Regia di Manetti Bros. vedi scheda film
Un alieno viene catturato a Roma. I servizi segreti lo interrogano tramite una interprete che parla cinese, unica lingua terrestre conosciuta dall'alieno. La creatura però non si sbottona; l'interprete, ritenendo la situazione eccessiva, libera l'alieno.

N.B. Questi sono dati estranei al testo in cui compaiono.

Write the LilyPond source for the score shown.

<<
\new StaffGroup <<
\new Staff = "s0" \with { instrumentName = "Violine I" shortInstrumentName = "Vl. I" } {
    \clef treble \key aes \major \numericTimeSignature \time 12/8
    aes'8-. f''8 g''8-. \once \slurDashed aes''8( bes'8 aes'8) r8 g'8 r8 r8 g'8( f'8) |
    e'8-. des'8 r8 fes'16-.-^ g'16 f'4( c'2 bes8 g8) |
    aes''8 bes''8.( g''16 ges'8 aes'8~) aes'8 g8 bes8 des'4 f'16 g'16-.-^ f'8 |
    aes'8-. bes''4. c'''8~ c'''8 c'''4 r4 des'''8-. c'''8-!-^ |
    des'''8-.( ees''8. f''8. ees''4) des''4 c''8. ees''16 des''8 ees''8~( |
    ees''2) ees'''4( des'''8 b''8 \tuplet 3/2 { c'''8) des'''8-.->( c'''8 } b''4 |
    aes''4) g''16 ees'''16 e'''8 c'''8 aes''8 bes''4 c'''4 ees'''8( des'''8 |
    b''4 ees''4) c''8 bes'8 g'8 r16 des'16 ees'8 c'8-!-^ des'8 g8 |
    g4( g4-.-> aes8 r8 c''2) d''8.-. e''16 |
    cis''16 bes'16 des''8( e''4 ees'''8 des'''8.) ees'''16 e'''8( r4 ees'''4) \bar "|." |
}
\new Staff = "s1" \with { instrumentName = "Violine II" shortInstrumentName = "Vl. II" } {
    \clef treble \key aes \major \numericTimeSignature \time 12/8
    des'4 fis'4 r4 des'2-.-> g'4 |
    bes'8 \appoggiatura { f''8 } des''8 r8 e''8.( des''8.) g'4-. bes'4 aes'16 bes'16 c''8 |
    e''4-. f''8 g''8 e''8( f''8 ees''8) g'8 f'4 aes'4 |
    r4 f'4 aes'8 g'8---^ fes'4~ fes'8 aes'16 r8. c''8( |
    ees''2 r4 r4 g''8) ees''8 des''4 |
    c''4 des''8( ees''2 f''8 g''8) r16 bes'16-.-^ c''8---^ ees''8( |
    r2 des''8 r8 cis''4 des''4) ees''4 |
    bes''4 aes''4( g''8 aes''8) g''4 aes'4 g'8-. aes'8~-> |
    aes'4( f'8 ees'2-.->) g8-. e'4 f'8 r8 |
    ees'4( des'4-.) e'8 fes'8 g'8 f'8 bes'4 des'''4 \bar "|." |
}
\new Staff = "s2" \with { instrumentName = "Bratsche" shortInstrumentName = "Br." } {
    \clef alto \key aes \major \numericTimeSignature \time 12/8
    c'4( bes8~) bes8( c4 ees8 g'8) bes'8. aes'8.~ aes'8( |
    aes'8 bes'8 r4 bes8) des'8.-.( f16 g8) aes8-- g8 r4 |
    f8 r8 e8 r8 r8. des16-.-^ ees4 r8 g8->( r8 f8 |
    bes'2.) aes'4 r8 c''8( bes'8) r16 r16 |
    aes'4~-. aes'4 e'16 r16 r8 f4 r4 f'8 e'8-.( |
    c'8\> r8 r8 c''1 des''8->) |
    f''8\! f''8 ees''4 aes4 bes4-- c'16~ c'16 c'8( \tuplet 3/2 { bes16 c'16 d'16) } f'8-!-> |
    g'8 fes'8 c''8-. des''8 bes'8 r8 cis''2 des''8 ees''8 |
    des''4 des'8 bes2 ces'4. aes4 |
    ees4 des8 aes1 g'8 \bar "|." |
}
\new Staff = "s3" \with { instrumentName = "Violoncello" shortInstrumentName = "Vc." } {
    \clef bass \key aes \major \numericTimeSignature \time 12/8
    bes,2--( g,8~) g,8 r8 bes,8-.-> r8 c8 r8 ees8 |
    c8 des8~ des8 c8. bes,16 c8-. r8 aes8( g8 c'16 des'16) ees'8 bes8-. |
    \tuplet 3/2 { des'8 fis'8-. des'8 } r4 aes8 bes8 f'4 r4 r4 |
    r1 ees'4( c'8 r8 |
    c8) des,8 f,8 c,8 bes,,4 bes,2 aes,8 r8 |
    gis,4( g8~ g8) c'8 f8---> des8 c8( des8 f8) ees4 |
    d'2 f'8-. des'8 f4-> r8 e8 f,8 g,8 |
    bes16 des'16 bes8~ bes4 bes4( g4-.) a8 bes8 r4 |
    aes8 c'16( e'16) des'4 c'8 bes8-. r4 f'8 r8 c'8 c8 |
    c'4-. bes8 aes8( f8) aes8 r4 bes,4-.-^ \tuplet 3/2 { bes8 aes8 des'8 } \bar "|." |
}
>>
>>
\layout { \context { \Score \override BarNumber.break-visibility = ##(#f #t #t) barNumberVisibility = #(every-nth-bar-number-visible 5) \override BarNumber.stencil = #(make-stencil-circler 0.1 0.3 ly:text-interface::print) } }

Lati positivi dell'opera: l'idea di partenza è originale, la tensione nella prima parte è mantenuta molto bene e gli effetti speciali, soprattutto se si pensa che parliamo di una produzione modesta, sono ottimi; lati negativi, essenzialmente uno: la scarsa tenuta narrativa della storia. L'arrivo di Wang, quinto film per il grande schermo dei fratelli Manetti, è un prodottino confezionato accuratamente e un'escursione in territorio fantascientifico: due caratteristiche abbastanza rare per il nostro cinema; tutto si appoggia sulle solide spalle di Ennio Fantastichini (a tratti però un po' troppo gigione) e su quelle di Francesca Cuttica, qui sufficientemente robuste. Come si rilevava in incipit, la trama è suddivisa in maniera evidente in tre netti tronconi: l'interrogatorio al buio, che è il segmento più intrigante dell'intero lavoro; la prosecuzione a luci accese, francamente stagliuzzabile senza perderci granchè; il roboante e prevedibile finale, unica possibile via d'uscita del canovaccio alla luce di tutti i suoi snodi. In pratica: tensione, pathos e azione; positive la prima e la terza, meno riuscito il brano intermedio. Sceneggiatura dei Manetti brothers, ossia Marco e Antonio. 4,5/10.